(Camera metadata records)

*** Block opens ***

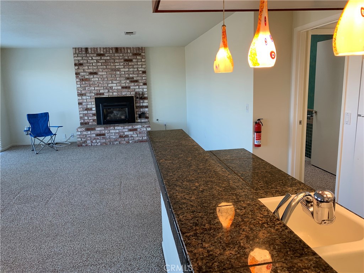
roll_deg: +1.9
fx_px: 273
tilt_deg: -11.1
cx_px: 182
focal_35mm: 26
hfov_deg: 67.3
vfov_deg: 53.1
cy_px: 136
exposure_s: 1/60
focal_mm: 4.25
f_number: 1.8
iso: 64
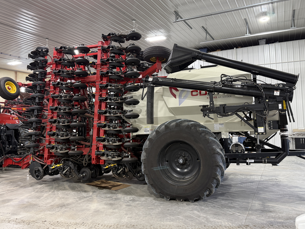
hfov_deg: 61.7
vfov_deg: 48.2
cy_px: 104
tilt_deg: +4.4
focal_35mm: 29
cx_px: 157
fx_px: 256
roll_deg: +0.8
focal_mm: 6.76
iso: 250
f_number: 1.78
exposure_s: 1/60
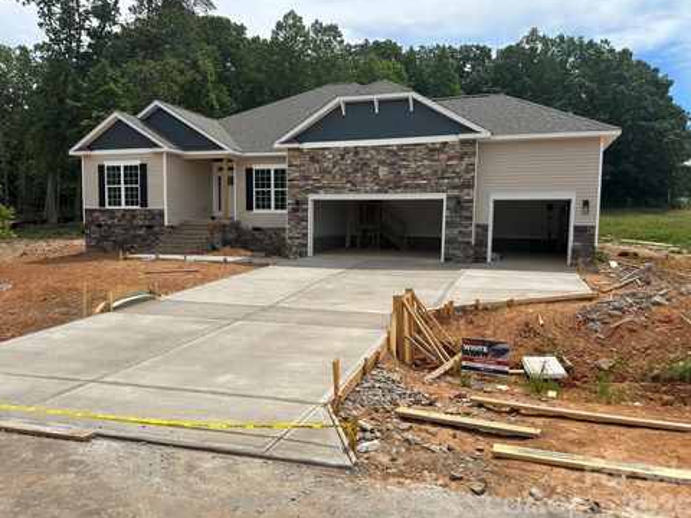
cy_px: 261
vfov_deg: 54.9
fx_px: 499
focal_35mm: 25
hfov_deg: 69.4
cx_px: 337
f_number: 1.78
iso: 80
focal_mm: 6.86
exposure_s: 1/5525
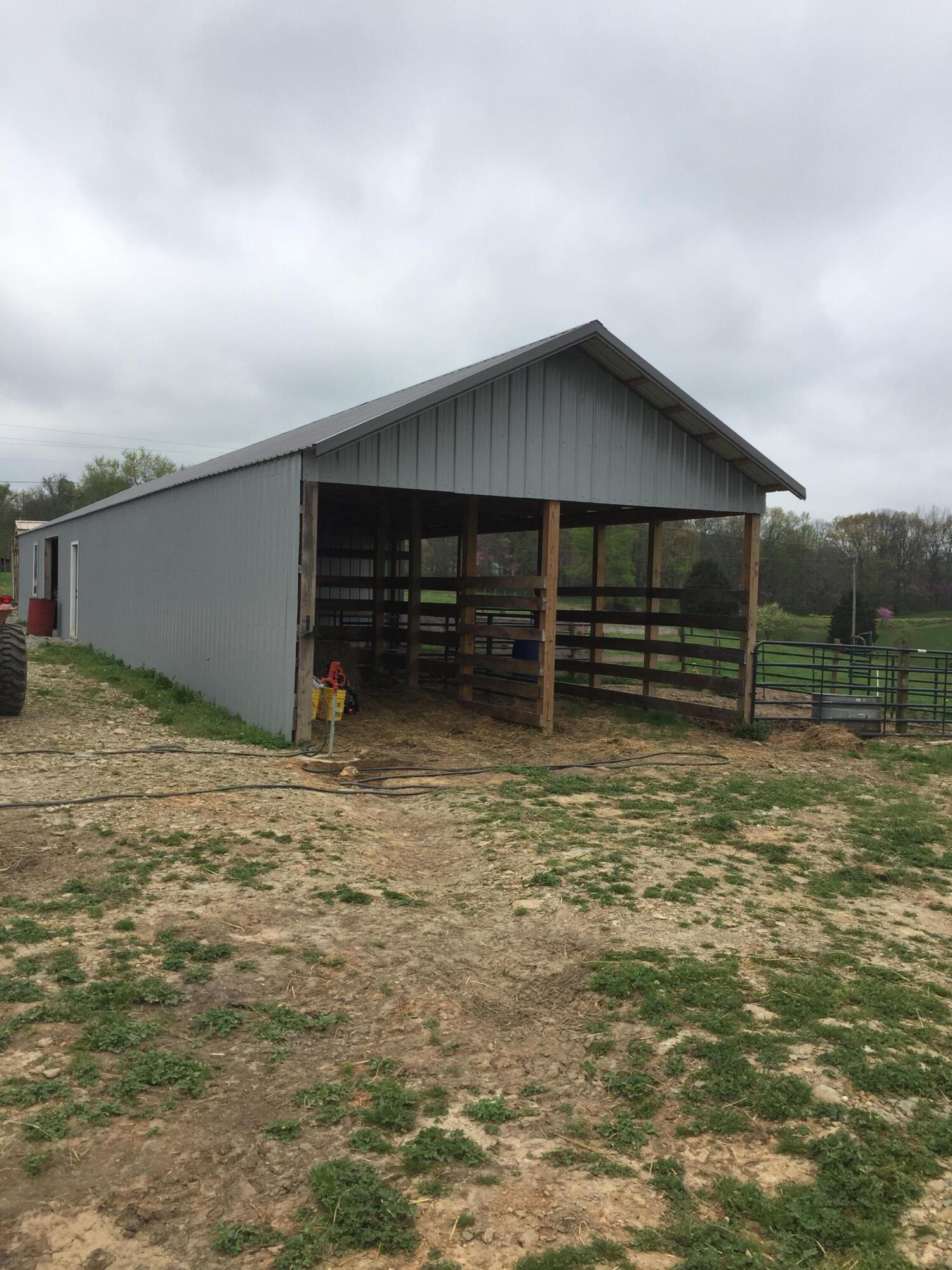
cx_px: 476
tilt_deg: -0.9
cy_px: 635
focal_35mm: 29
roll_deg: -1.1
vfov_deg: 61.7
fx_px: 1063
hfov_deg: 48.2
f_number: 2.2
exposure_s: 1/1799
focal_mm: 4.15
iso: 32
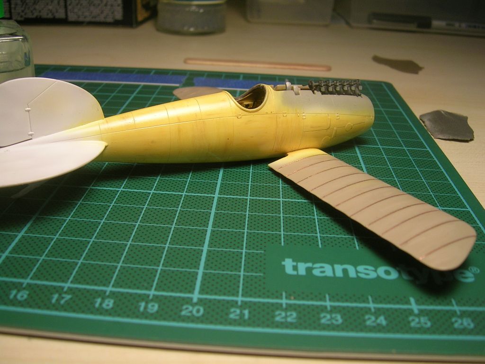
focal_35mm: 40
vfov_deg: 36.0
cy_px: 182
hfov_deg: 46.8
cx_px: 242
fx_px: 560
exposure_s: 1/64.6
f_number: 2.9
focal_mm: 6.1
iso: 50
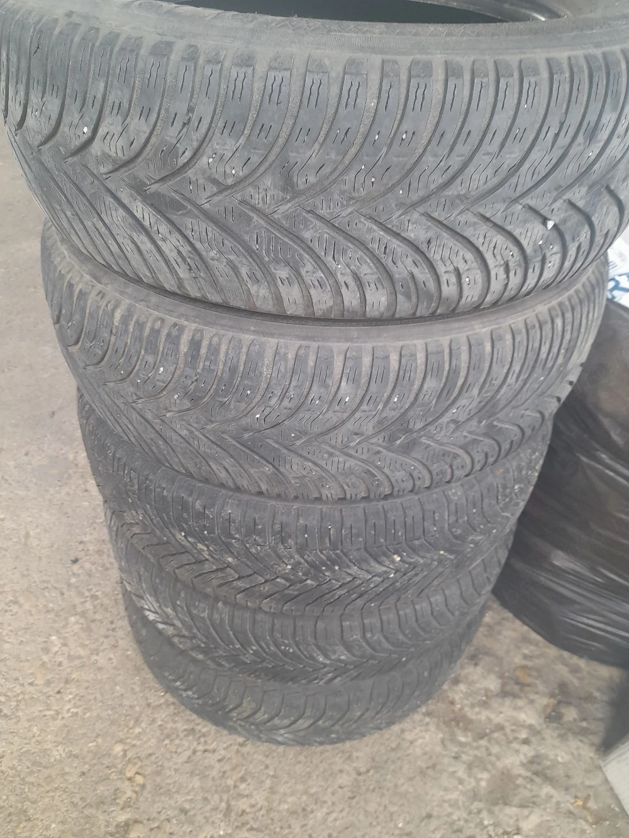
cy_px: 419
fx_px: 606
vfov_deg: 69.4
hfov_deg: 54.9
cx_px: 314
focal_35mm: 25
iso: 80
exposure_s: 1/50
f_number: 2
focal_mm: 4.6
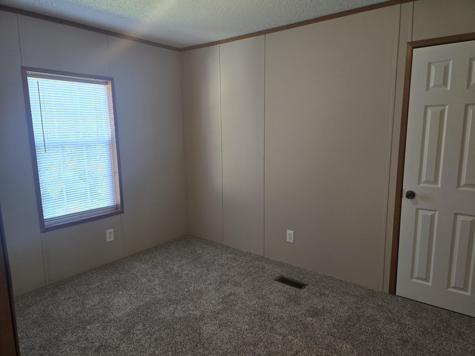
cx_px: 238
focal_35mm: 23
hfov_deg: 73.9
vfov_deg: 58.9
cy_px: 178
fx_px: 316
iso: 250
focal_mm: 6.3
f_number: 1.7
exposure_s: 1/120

*** Block closes ***
*** Block opens ***

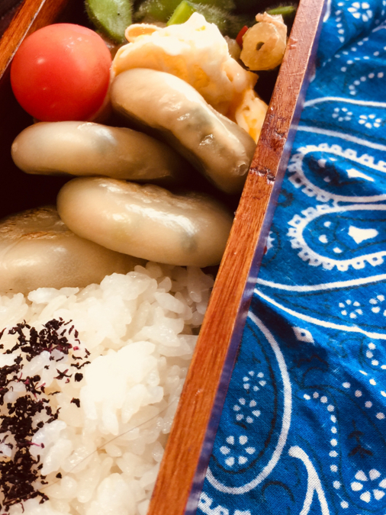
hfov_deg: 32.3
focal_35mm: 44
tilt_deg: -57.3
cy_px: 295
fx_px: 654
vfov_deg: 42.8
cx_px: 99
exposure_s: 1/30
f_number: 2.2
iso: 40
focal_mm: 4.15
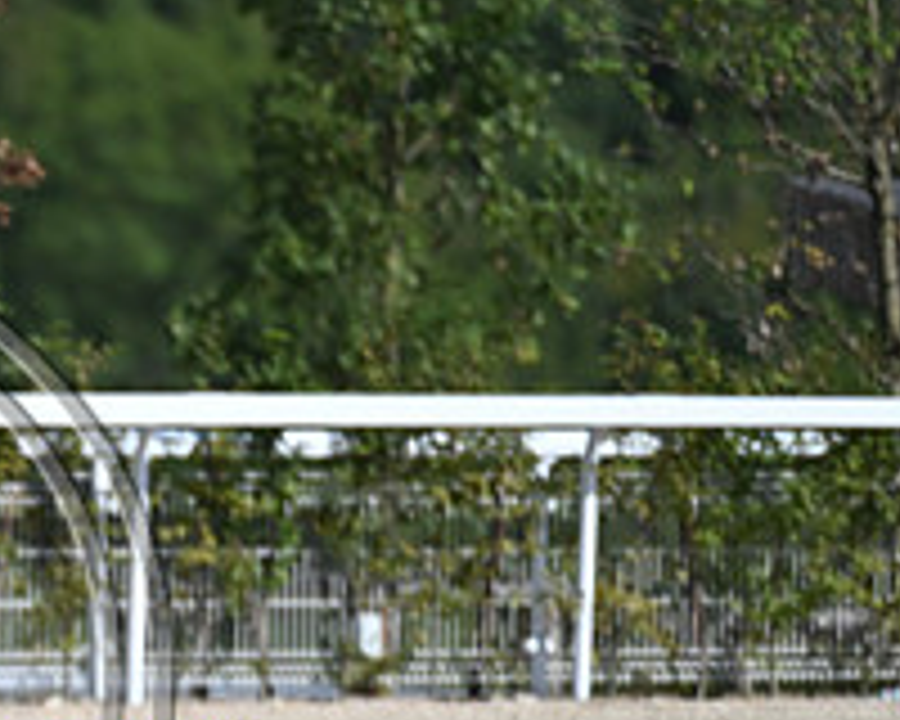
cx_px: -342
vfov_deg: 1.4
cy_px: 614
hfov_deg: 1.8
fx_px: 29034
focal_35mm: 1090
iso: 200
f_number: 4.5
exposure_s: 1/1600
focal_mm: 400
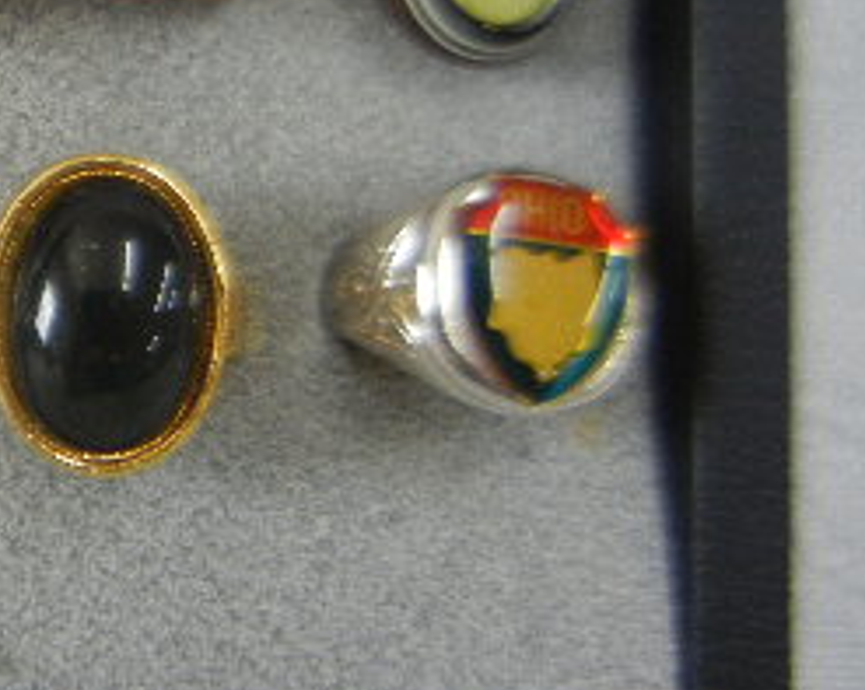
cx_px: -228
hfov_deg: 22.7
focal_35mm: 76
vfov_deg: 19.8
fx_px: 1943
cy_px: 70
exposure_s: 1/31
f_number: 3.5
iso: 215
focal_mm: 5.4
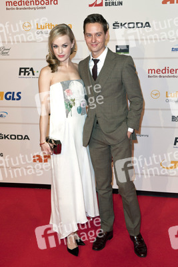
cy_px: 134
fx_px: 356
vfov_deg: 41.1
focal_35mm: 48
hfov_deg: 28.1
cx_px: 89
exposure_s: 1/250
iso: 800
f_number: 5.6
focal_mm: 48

*** Block closes ***

What the exercise asks -> When you reach the line holding "focal_35mm: 23" in the records above, begin reproducing exactly, stop after the line holding "exposure_s: 1/120", and output nothing else.

Answer space ->
focal_35mm: 23
hfov_deg: 73.9
vfov_deg: 58.9
cy_px: 178
fx_px: 316
iso: 250
focal_mm: 6.3
f_number: 1.7
exposure_s: 1/120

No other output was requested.